Given exercise: Rewrite everything from the start of the items down to the line containing "14: (45, 442)", inclusive, putting "point_id" in place of "point_idx" and leaving the rest untouched.

Record excerpts:
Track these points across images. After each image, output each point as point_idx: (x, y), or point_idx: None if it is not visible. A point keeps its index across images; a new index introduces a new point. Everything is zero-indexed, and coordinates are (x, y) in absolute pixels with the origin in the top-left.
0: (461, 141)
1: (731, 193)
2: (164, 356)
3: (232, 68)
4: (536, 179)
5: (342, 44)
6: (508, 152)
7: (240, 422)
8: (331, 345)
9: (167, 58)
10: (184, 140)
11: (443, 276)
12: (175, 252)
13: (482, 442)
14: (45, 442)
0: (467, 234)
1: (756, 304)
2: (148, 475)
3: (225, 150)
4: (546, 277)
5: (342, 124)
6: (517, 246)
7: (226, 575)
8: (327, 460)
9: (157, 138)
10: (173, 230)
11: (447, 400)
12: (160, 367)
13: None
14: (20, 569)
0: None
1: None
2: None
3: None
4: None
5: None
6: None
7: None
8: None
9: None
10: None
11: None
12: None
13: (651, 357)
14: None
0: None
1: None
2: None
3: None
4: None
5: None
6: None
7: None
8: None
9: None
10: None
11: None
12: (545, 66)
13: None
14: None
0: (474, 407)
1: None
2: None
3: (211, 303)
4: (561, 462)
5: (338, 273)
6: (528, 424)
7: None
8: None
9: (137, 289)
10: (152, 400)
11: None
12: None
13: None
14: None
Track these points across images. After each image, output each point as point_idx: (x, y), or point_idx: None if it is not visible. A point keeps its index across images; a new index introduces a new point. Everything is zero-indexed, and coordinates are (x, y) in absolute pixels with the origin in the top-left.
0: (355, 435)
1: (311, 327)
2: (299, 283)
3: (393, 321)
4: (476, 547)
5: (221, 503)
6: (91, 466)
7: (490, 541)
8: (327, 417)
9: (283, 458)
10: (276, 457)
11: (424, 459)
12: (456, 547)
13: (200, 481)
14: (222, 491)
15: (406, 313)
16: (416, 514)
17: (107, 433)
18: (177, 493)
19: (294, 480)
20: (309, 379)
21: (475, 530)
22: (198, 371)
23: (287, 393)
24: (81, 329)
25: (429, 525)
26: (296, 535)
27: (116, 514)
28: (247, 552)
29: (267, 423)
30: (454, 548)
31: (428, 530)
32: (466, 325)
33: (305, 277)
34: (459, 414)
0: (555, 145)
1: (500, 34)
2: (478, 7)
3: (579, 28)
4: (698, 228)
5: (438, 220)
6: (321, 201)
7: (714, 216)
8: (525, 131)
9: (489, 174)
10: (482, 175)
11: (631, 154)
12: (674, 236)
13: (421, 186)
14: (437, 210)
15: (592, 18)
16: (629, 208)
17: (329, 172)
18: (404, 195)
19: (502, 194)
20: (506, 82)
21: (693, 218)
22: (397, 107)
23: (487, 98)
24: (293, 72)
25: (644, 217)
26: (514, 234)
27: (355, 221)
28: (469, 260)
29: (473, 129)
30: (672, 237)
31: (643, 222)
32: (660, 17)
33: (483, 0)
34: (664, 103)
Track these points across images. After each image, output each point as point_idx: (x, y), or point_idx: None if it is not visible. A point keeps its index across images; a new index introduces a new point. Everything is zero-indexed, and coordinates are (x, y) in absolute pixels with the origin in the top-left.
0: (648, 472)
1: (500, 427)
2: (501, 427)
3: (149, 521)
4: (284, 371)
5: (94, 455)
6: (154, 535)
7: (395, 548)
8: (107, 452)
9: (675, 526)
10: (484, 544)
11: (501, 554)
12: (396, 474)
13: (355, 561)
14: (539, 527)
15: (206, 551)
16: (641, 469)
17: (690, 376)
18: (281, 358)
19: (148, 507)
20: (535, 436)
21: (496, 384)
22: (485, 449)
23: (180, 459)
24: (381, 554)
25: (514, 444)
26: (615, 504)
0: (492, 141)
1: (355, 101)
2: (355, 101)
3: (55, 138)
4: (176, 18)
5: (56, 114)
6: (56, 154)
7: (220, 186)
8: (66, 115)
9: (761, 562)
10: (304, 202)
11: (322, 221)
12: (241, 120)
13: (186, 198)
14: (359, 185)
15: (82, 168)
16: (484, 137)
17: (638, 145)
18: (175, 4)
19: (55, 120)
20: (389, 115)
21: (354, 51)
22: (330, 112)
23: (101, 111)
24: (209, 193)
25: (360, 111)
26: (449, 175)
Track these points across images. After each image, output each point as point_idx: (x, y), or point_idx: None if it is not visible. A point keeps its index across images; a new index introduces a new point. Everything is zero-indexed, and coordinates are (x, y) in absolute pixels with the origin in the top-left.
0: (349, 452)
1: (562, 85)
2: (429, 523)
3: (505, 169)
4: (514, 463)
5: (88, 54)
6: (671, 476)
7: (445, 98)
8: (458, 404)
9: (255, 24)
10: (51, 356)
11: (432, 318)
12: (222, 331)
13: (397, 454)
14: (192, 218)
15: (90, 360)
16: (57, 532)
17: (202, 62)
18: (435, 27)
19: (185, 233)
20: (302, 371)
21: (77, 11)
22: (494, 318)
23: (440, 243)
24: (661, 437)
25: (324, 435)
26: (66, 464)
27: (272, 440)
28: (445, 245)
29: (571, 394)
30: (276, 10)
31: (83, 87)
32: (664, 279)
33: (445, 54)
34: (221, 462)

Exercise result:
Track these points across images. After each image, output each point as point_id: (x, y), or point_id: None if it is not visible. A point keeps its index across images; a new index introduces a new point. Everything is zero-indexed, and coordinates are (x, y) in absolute pixels with the origin in the top-left.
0: (461, 141)
1: (731, 193)
2: (164, 356)
3: (232, 68)
4: (536, 179)
5: (342, 44)
6: (508, 152)
7: (240, 422)
8: (331, 345)
9: (167, 58)
10: (184, 140)
11: (443, 276)
12: (175, 252)
13: (482, 442)
14: (45, 442)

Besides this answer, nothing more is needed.